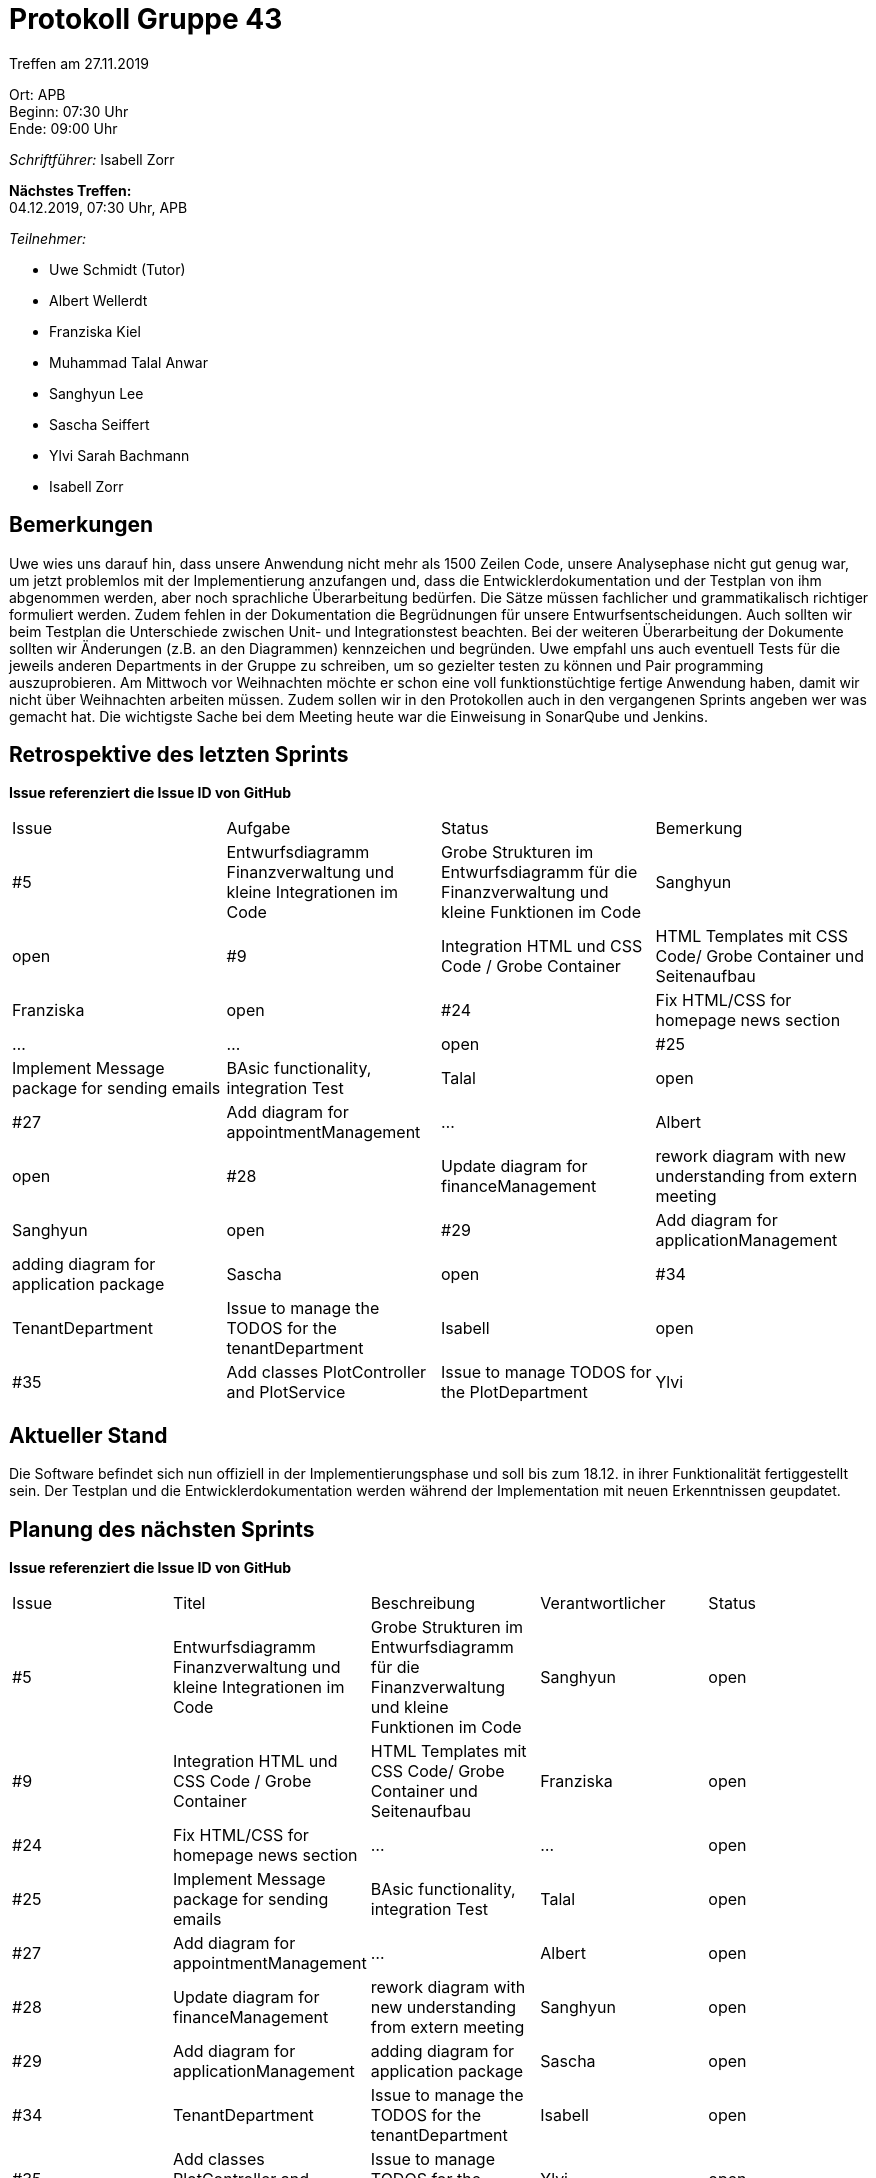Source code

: = Protokoll Gruppe 43

Treffen am 27.11.2019

Ort:      APB +
Beginn:   07:30 Uhr +
Ende:     09:00 Uhr

__Schriftführer:__ Isabell Zorr

*Nächstes Treffen:* +
04.12.2019, 07:30 Uhr, APB

__Teilnehmer:__
//Tabellarisch oder Aufzählung, Kennzeichnung von Teilnehmern mit besonderer Rolle (z.B. Kunde)

- Uwe Schmidt (Tutor)
- Albert Wellerdt
- Franziska Kiel
- Muhammad Talal Anwar
- Sanghyun Lee
- Sascha Seiffert
- Ylvi Sarah Bachmann
- Isabell Zorr

== Bemerkungen
Uwe wies uns darauf hin, dass unsere Anwendung nicht mehr als 1500 Zeilen Code, unsere Analysephase nicht gut genug war,
um jetzt problemlos mit der Implementierung anzufangen und, dass die Entwicklerdokumentation und der Testplan von ihm
abgenommen werden, aber noch sprachliche Überarbeitung bedürfen.
Die Sätze müssen fachlicher und grammatikalisch richtiger formuliert werden.
Zudem fehlen in der Dokumentation die Begrüdnungen für unsere Entwurfsentscheidungen. Auch sollten wir beim Testplan
die Unterschiede zwischen Unit- und Integrationstest beachten.
Bei der weiteren Überarbeitung der Dokumente sollten wir Änderungen (z.B. an den Diagrammen) kennzeichen und begründen.
Uwe empfahl uns auch eventuell Tests für die jeweils anderen Departments in der Gruppe zu schreiben, um so gezielter
testen zu können und Pair programming auszuprobieren. Am Mittwoch vor Weihnachten möchte er schon eine voll funktionstüchtige fertige Anwendung haben, damit
wir nicht über Weihnachten arbeiten müssen. Zudem sollen wir in den Protokollen auch in den vergangenen Sprints angeben
wer was gemacht hat.
Die wichtigste Sache bei dem Meeting heute war die Einweisung in SonarQube und Jenkins.

== Retrospektive des letzten Sprints
*Issue referenziert die Issue ID von GitHub*
// Wie ist der Status der im letzten Sprint erstellten Issues/veteilten Aufgaben?

// See http://asciidoctor.org/docs/user-manual/=tables
[option="headers"]
|===
|Issue |Aufgabe |Status |Bemerkung
|#5
|Entwurfsdiagramm Finanzverwaltung und kleine Integrationen im Code
|Grobe Strukturen im Entwurfsdiagramm für die Finanzverwaltung und kleine Funktionen im Code
|Sanghyun
| open


|#9
|Integration HTML und CSS Code / Grobe Container
|HTML Templates mit CSS Code/ Grobe Container und Seitenaufbau
|Franziska
| open

|#24
|Fix HTML/CSS for homepage news section
| ...
| ...
| open

|#25
|Implement Message package for sending emails
| BAsic functionality, integration Test
|Talal
|open

|#27
|Add diagram for appointmentManagement
|...
|Albert
|open

|#28
|Update diagram for financeManagement
| rework diagram with new understanding from extern meeting
| Sanghyun
|open

|#29
| Add diagram for applicationManagement
| adding diagram for application package
| Sascha
| open

|#34
|TenantDepartment
| Issue to manage the TODOS for the tenantDepartment
|Isabell
|open

|#35
| Add classes PlotController and PlotService
|Issue to manage TODOS for the PlotDepartment
| Ylvi
| open
|===


== Aktueller Stand
Die Software befindet sich nun offiziell in der Implementierungsphase und soll bis zum 18.12. in ihrer
Funktionalität fertiggestellt sein.
Der Testplan und die Entwicklerdokumentation werden während der Implementation
mit neuen Erkenntnissen geupdatet.

== Planung des nächsten Sprints
*Issue referenziert die Issue ID von GitHub*

// See http://asciidoctor.org/docs/user-manual/=tables
[option="headers"]
|===
|Issue |Titel |Beschreibung |Verantwortlicher |Status
|#5
|Entwurfsdiagramm Finanzverwaltung und kleine Integrationen im Code
|Grobe Strukturen im Entwurfsdiagramm für die Finanzverwaltung und kleine Funktionen im Code
|Sanghyun
| open


|#9
|Integration HTML und CSS Code / Grobe Container
|HTML Templates mit CSS Code/ Grobe Container und Seitenaufbau
|Franziska
| open

|#24
|Fix HTML/CSS for homepage news section
| ...
| ...
| open

|#25
|Implement Message package for sending emails
| BAsic functionality, integration Test
|Talal
|open

|#27
|Add diagram for appointmentManagement
|...
|Albert
|open

|#28
|Update diagram for financeManagement
| rework diagram with new understanding from extern meeting
| Sanghyun
|open

|#29
| Add diagram for applicationManagement
| adding diagram for application package
| Sascha
| open

|#34
|TenantDepartment
| Issue to manage the TODOS for the tenantDepartment
|Isabell
|open

|#35
| Add classes PlotController and PlotService
|Issue to manage TODOS for the PlotDepartment
| Ylvi
| open
|===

#### [EXERCISE PROMPT]
Leave out all images, then reproduce the entries above exactly.

#### [WRITTEN RESPONSE]
Source code

: = Protokoll Gruppe 43

Treffen am 27.11.2019

Ort:      APB +
Beginn:   07:30 Uhr +
Ende:     09:00 Uhr

__Schriftführer:__ Isabell Zorr

*Nächstes Treffen:* +
04.12.2019, 07:30 Uhr, APB

__Teilnehmer:__
//Tabellarisch oder Aufzählung, Kennzeichnung von Teilnehmern mit besonderer Rolle (z.B. Kunde)

- Uwe Schmidt (Tutor)
- Albert Wellerdt
- Franziska Kiel
- Muhammad Talal Anwar
- Sanghyun Lee
- Sascha Seiffert
- Ylvi Sarah Bachmann
- Isabell Zorr

== Bemerkungen
Uwe wies uns darauf hin, dass unsere Anwendung nicht mehr als 1500 Zeilen Code, unsere Analysephase nicht gut genug war,
um jetzt problemlos mit der Implementierung anzufangen und, dass die Entwicklerdokumentation und der Testplan von ihm
abgenommen werden, aber noch sprachliche Überarbeitung bedürfen.
Die Sätze müssen fachlicher und grammatikalisch richtiger formuliert werden.
Zudem fehlen in der Dokumentation die Begrüdnungen für unsere Entwurfsentscheidungen. Auch sollten wir beim Testplan
die Unterschiede zwischen Unit- und Integrationstest beachten.
Bei der weiteren Überarbeitung der Dokumente sollten wir Änderungen (z.B. an den Diagrammen) kennzeichen und begründen.
Uwe empfahl uns auch eventuell Tests für die jeweils anderen Departments in der Gruppe zu schreiben, um so gezielter
testen zu können und Pair programming auszuprobieren. Am Mittwoch vor Weihnachten möchte er schon eine voll funktionstüchtige fertige Anwendung haben, damit
wir nicht über Weihnachten arbeiten müssen. Zudem sollen wir in den Protokollen auch in den vergangenen Sprints angeben
wer was gemacht hat.
Die wichtigste Sache bei dem Meeting heute war die Einweisung in SonarQube und Jenkins.

== Retrospektive des letzten Sprints
*Issue referenziert die Issue ID von GitHub*
// Wie ist der Status der im letzten Sprint erstellten Issues/veteilten Aufgaben?

// See http://asciidoctor.org/docs/user-manual/=tables
[option="headers"]
|===
|Issue |Aufgabe |Status |Bemerkung
|#5
|Entwurfsdiagramm Finanzverwaltung und kleine Integrationen im Code
|Grobe Strukturen im Entwurfsdiagramm für die Finanzverwaltung und kleine Funktionen im Code
|Sanghyun
| open


|#9
|Integration HTML und CSS Code / Grobe Container
|HTML Templates mit CSS Code/ Grobe Container und Seitenaufbau
|Franziska
| open

|#24
|Fix HTML/CSS for homepage news section
| ...
| ...
| open

|#25
|Implement Message package for sending emails
| BAsic functionality, integration Test
|Talal
|open

|#27
|Add diagram for appointmentManagement
|...
|Albert
|open

|#28
|Update diagram for financeManagement
| rework diagram with new understanding from extern meeting
| Sanghyun
|open

|#29
| Add diagram for applicationManagement
| adding diagram for application package
| Sascha
| open

|#34
|TenantDepartment
| Issue to manage the TODOS for the tenantDepartment
|Isabell
|open

|#35
| Add classes PlotController and PlotService
|Issue to manage TODOS for the PlotDepartment
| Ylvi
| open
|===


== Aktueller Stand
Die Software befindet sich nun offiziell in der Implementierungsphase und soll bis zum 18.12. in ihrer
Funktionalität fertiggestellt sein.
Der Testplan und die Entwicklerdokumentation werden während der Implementation
mit neuen Erkenntnissen geupdatet.

== Planung des nächsten Sprints
*Issue referenziert die Issue ID von GitHub*

// See http://asciidoctor.org/docs/user-manual/=tables
[option="headers"]
|===
|Issue |Titel |Beschreibung |Verantwortlicher |Status
|#5
|Entwurfsdiagramm Finanzverwaltung und kleine Integrationen im Code
|Grobe Strukturen im Entwurfsdiagramm für die Finanzverwaltung und kleine Funktionen im Code
|Sanghyun
| open


|#9
|Integration HTML und CSS Code / Grobe Container
|HTML Templates mit CSS Code/ Grobe Container und Seitenaufbau
|Franziska
| open

|#24
|Fix HTML/CSS for homepage news section
| ...
| ...
| open

|#25
|Implement Message package for sending emails
| BAsic functionality, integration Test
|Talal
|open

|#27
|Add diagram for appointmentManagement
|...
|Albert
|open

|#28
|Update diagram for financeManagement
| rework diagram with new understanding from extern meeting
| Sanghyun
|open

|#29
| Add diagram for applicationManagement
| adding diagram for application package
| Sascha
| open

|#34
|TenantDepartment
| Issue to manage the TODOS for the tenantDepartment
|Isabell
|open

|#35
| Add classes PlotController and PlotService
|Issue to manage TODOS for the PlotDepartment
| Ylvi
| open
|===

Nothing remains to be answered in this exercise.